> **Your objective**
Copy each of the following lines word for word, leaving out the pictures.

[Stored data]

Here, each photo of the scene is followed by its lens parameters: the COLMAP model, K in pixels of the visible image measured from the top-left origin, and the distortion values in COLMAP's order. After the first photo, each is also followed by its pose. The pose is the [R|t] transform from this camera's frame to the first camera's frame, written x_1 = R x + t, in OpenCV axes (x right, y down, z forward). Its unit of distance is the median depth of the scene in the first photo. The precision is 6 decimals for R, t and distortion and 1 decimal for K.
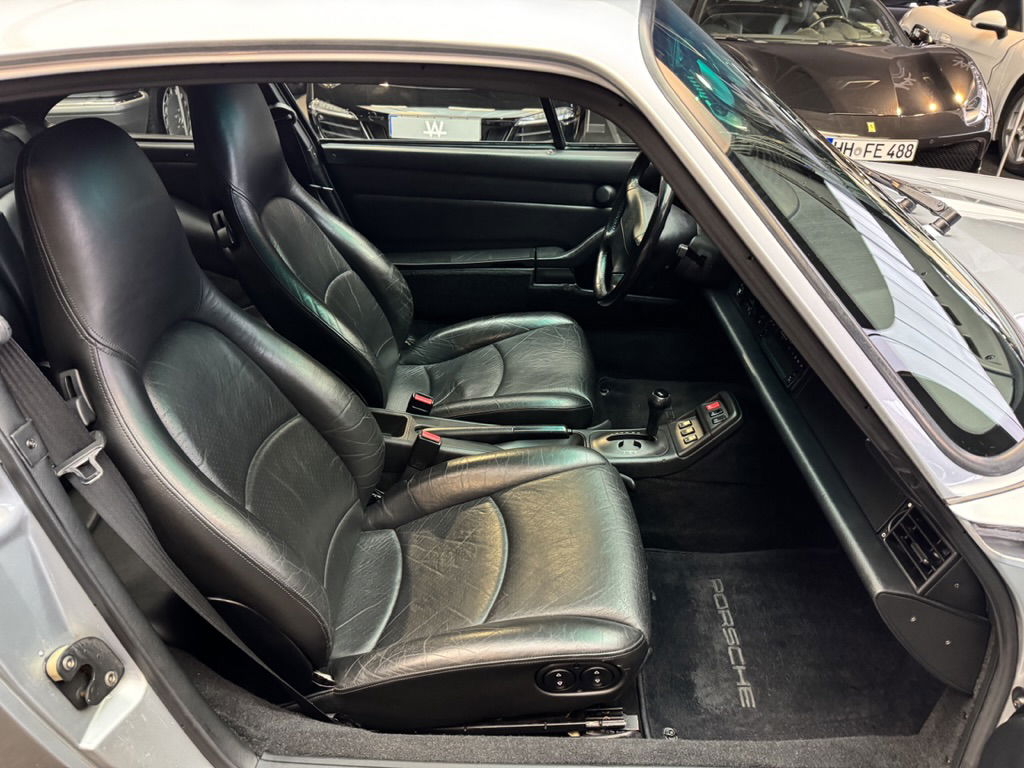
lens RADIAL K [[710.9, 0, 512.0], [0, 710.9, 384.0], [0, 0, 1]] dist [0.010424, -0.042272]
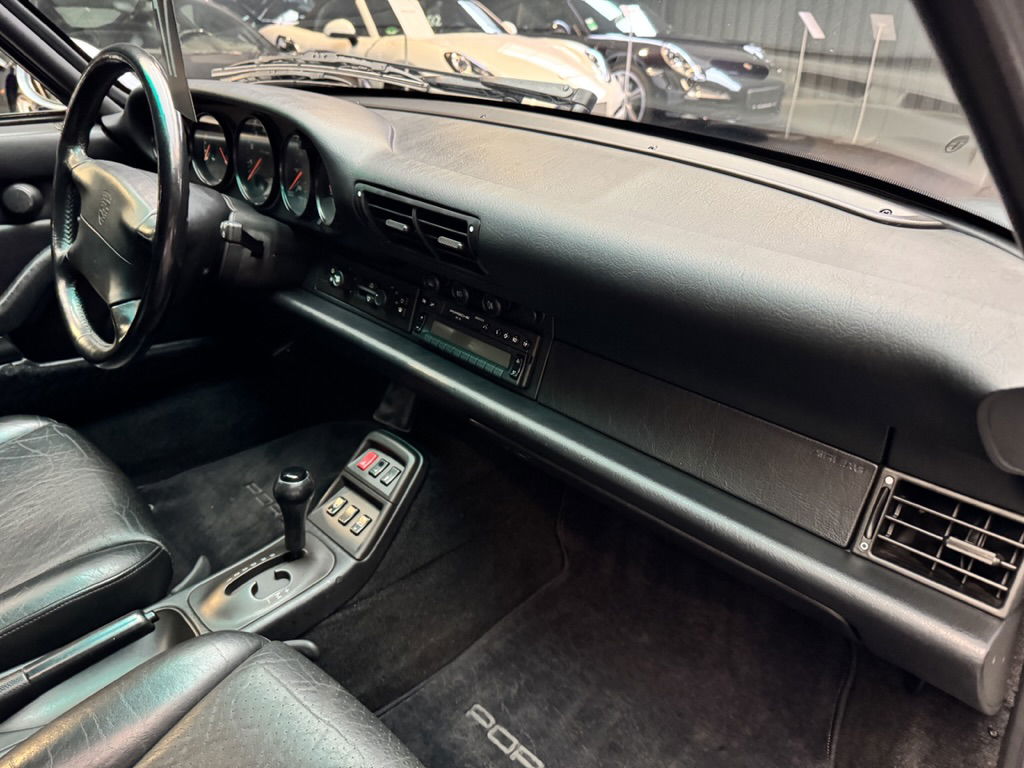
lens RADIAL K [[725.7, 0, 509.9], [0, 725.7, 367.7], [0, 0, 1]] dist [0.003280, 0.000745]
pose [[0.707524, -0.311313, 0.634424, -0.010194], [0.357606, 0.932036, 0.058541, -0.038055], [-0.609531, 0.185455, 0.770765, 0.413478]]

[/Stored data]

> **Reply to the exercise**
Here, each photo of the scene is followed by its lens parameters: the COLMAP model, K in pixels of the visible image measured from the top-left origin, and the distortion values in COLMAP's order. After the first photo, each is also followed by its pose. The pose is the [R|t] transform from this camera's frame to the first camera's frame, written x_1 = R x + t, in OpenCV axes (x right, y down, z forward). Its unit of distance is the median depth of the scene in the first photo. The precision is 6 decimals for R, t and distortion and 1 decimal for K.
lens RADIAL K [[710.9, 0, 512.0], [0, 710.9, 384.0], [0, 0, 1]] dist [0.010424, -0.042272]
lens RADIAL K [[725.7, 0, 509.9], [0, 725.7, 367.7], [0, 0, 1]] dist [0.003280, 0.000745]
pose [[0.707524, -0.311313, 0.634424, -0.010194], [0.357606, 0.932036, 0.058541, -0.038055], [-0.609531, 0.185455, 0.770765, 0.413478]]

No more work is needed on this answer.